England also looked dangerous from their attacking set pieces against Romania, most notably through Dominic Calvert-Lewin, who provides both a great option to replace Kane at suitable times and also to play with him if England are chasing a game. Regularly this season he has shown the threat he poses both aerially and on the ground, and he has taken to international football very comfortably. 

A big consideration in terms of set pieces, predictably, is winning them in the first place. England have a whole host of players capable of receiving in tight areas, beating players, and winning fouls. 

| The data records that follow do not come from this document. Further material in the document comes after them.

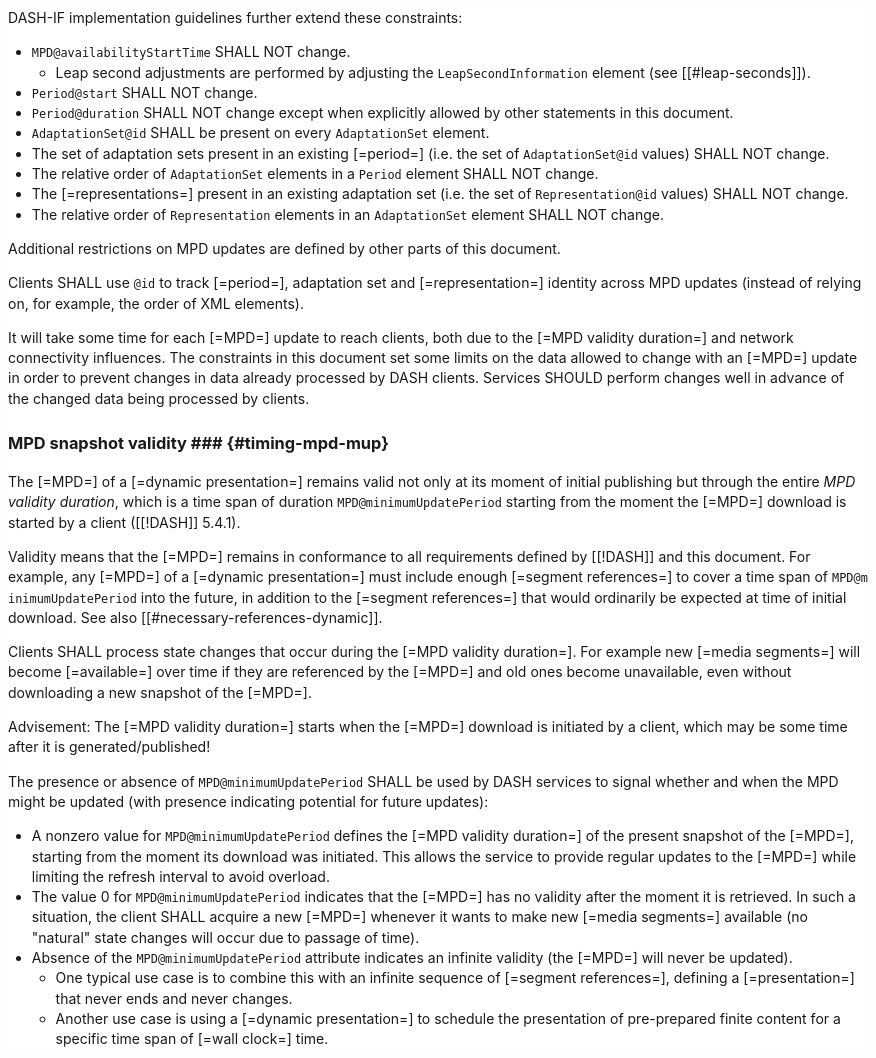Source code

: DASH-IF implementation guidelines further extend these constraints:

* `MPD@availabilityStartTime` SHALL NOT change.
	* Leap second adjustments are performed by adjusting the `LeapSecondInformation` element (see [[#leap-seconds]]).
* `Period@start` SHALL NOT change.
* `Period@duration` SHALL NOT change except when explicitly allowed by other statements in this document.
* `AdaptationSet@id` SHALL be present on every `AdaptationSet` element.
* The set of adaptation sets present in an existing [=period=] (i.e. the set of `AdaptationSet@id` values) SHALL NOT change.
* The relative order of `AdaptationSet` elements in a `Period` element SHALL NOT change.
* The [=representations=] present in an existing adaptation set (i.e. the set of `Representation@id` values) SHALL NOT change.
* The relative order of `Representation` elements in an `AdaptationSet` element SHALL NOT change.

Additional restrictions on MPD updates are defined by other parts of this document.

Clients SHALL use `@id` to track [=period=], adaptation set and [=representation=] identity across MPD updates (instead of relying on, for example, the order of XML elements).

It will take some time for each [=MPD=] update to reach clients, both due to the [=MPD validity duration=] and network connectivity influences. The constraints in this document set some limits on the data allowed to change with an [=MPD=] update in order to prevent changes in data already processed by DASH clients. Services SHOULD perform changes well in advance of the changed data being processed by clients.

### MPD snapshot validity ### {#timing-mpd-mup}

The [=MPD=] of a [=dynamic presentation=] remains valid not only at its moment of initial publishing but through the entire <dfn>MPD validity duration</dfn>, which is a time span of duration `MPD@minimumUpdatePeriod` starting from the moment the [=MPD=] download is started by a client ([[!DASH]] 5.4.1).

Validity means that the [=MPD=] remains in conformance to all requirements defined by [[!DASH]] and this document. For example, any [=MPD=] of a [=dynamic presentation=] must include enough [=segment references=] to cover a time span of `MPD@minimumUpdatePeriod` into the future, in addition to the [=segment references=] that would ordinarily be expected at time of initial download. See also [[#necessary-references-dynamic]].

Clients SHALL process state changes that occur during the [=MPD validity duration=]. For example new [=media segments=] will become [=available=] over time if they are referenced by the [=MPD=] and old ones become unavailable, even without downloading a new snapshot of the [=MPD=].

Advisement: The [=MPD validity duration=] starts when the [=MPD=] download is initiated by a client, which may be some time after it is generated/published!

The presence or absence of `MPD@minimumUpdatePeriod` SHALL be used by DASH services to signal whether and when the MPD might be updated (with presence indicating potential for future updates):

* A nonzero value for `MPD@minimumUpdatePeriod` defines the [=MPD validity duration=] of the present snapshot of the [=MPD=], starting from the moment its download was initiated. This allows the service to provide regular updates to the [=MPD=] while limiting the refresh interval to avoid overload.
* The value 0 for `MPD@minimumUpdatePeriod` indicates that the [=MPD=] has no validity after the moment it is retrieved. In such a situation, the client SHALL acquire a new [=MPD=] whenever it wants to make new [=media segments=] available (no "natural" state changes will occur due to passage of time).
* Absence of the `MPD@minimumUpdatePeriod` attribute indicates an infinite validity (the [=MPD=] will never be updated).
	* One typical use case is to combine this with an infinite sequence of [=segment references=], defining a [=presentation=] that never ends and never changes.
	* Another use case is using a [=dynamic presentation=] to schedule the presentation of pre-prepared finite content for a specific time span of [=wall clock=] time.
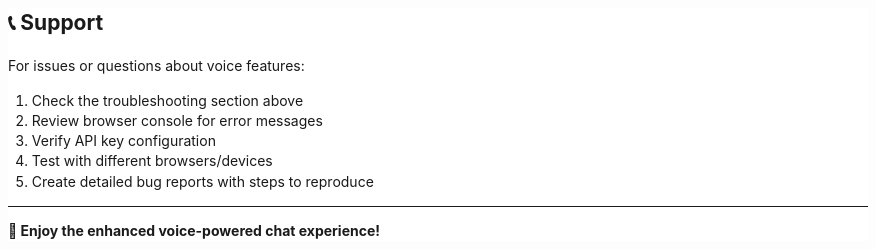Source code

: ## 📞 Support

For issues or questions about voice features:
1. Check the troubleshooting section above
2. Review browser console for error messages
3. Verify API key configuration
4. Test with different browsers/devices
5. Create detailed bug reports with steps to reproduce

---

**🎉 Enjoy the enhanced voice-powered chat experience!** 
 
 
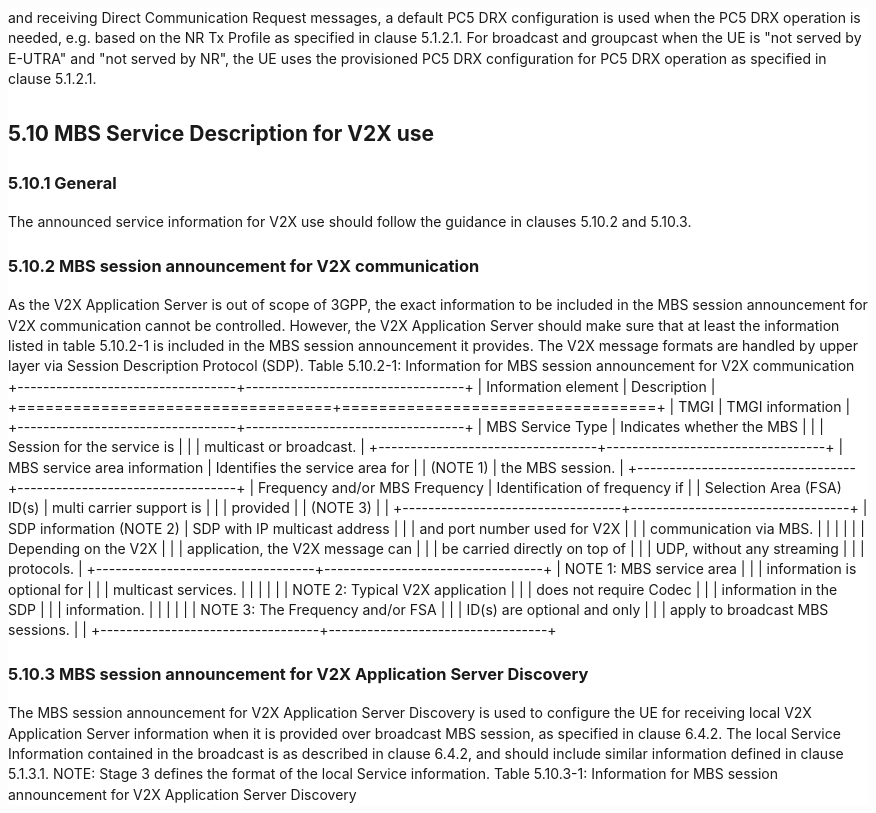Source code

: and receiving Direct Communication Request messages, a default PC5 DRX
configuration is used when the PC5 DRX operation is needed, e.g. based on the
NR Tx Profile as specified in clause 5.1.2.1.
For broadcast and groupcast when the UE is \"not served by E-UTRA\" and \"not
served by NR\", the UE uses the provisioned PC5 DRX configuration for PC5 DRX
operation as specified in clause 5.1.2.1.
## 5.10 MBS Service Description for V2X use
### 5.10.1 General
The announced service information for V2X use should follow the guidance in
clauses 5.10.2 and 5.10.3.
### 5.10.2 MBS session announcement for V2X communication
As the V2X Application Server is out of scope of 3GPP, the exact information
to be included in the MBS session announcement for V2X communication cannot be
controlled. However, the V2X Application Server should make sure that at least
the information listed in table 5.10.2-1 is included in the MBS session
announcement it provides.
The V2X message formats are handled by upper layer via Session Description
Protocol (SDP).
Table 5.10.2-1: Information for MBS session announcement for V2X communication
+----------------------------------+----------------------------------+ | Information element | Description | +==================================+==================================+ | TMGI | TMGI information | +----------------------------------+----------------------------------+ | MBS Service Type | Indicates whether the MBS | | | Session for the service is | | | multicast or broadcast. | +----------------------------------+----------------------------------+ | MBS service area information | Identifies the service area for | | (NOTE 1) | the MBS session. | +----------------------------------+----------------------------------+ | Frequency and/or MBS Frequency | Identification of frequency if | | Selection Area (FSA) ID(s) | multi carrier support is | | | provided | | (NOTE 3) | | +----------------------------------+----------------------------------+ | SDP information (NOTE 2) | SDP with IP multicast address | | | and port number used for V2X | | | communication via MBS. | | | | | | Depending on the V2X | | | application, the V2X message can | | | be carried directly on top of | | | UDP, without any streaming | | | protocols. | +----------------------------------+----------------------------------+ | NOTE 1: MBS service area | | | information is optional for | | | multicast services. | | | | | | NOTE 2: Typical V2X application | | | does not require Codec | | | information in the SDP | | | information. | | | | | | NOTE 3: The Frequency and/or FSA | | | ID(s) are optional and only | | | apply to broadcast MBS sessions. | | +----------------------------------+----------------------------------+
### 5.10.3 MBS session announcement for V2X Application Server Discovery
The MBS session announcement for V2X Application Server Discovery is used to
configure the UE for receiving local V2X Application Server information when
it is provided over broadcast MBS session, as specified in clause 6.4.2.
The local Service Information contained in the broadcast is as described in
clause 6.4.2, and should include similar information defined in clause
5.1.3.1.
NOTE: Stage 3 defines the format of the local Service information.
Table 5.10.3-1: Information for MBS session announcement for V2X Application
Server Discovery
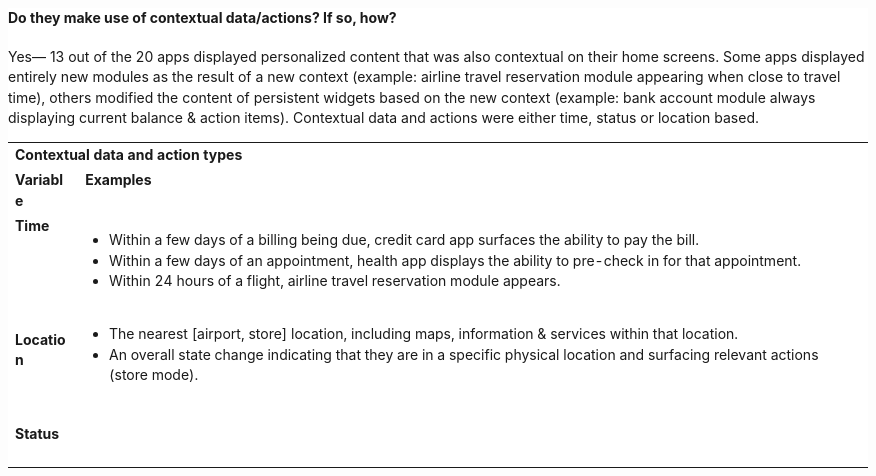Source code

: 

#### Do they make use of contextual data/actions? If so, how?

Yes— 13 out of the 20 apps displayed personalized content that was also contextual on their home screens. Some apps displayed entirely new modules as the result of a new context (example: airline travel reservation module appearing when close to travel time), others modified the content of persistent widgets based on the new context (example: bank account module always displaying current balance & action items).  Contextual data and actions were either time, status or location based.


<table>
  <tr>
   <td colspan="2" ><strong>Contextual data and action types</strong>
   </td>
  </tr>
  <tr>
   <td><strong>Variable</strong>
   </td>
   <td><strong>Examples</strong>
   </td>
  </tr>
  <tr>
   <td><strong>Time</strong> 
   </td>
   <td>
<ul>

<li>Within a few days of a billing being due, credit card app surfaces the ability to pay the bill. 

<li>Within a few days of an appointment, health app displays the ability to pre-check in for that appointment.

<li>Within 24 hours of a flight, airline travel reservation module appears.
</li>
</ul>
   </td>
  </tr>
  <tr>
   <td>
<h4><strong>Location</strong></h4>


   </td>
   <td>
<ul>

<li>The nearest [airport, store] location, including maps, information & services within that location.

<li>An overall state change indicating that they are in a specific physical location and surfacing relevant actions (store mode).
</li>
</ul>
   </td>
  </tr>
  <tr>
   <td>
<h4><strong>Status</strong></h4>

None more so than Jack Grealish, who was the most fouled player in the Premier League this season despite missing a number of games through injury. In both friendlies over the past week he has drawn foul after foul, earning free kicks for his side, generating yellow cards for opposition players and winning a penalty in Sunday's game against Romania. 

When selecting his starting teams and also when considering the changes to make from the bench, Gareth and his staff will surely be giving almost as much consideration to set pieces as he will to the impact the changes will have on open play. 

If England can repeat the success they had from set pieces in the World Cup then the chances of success in these Euros will increase significantly.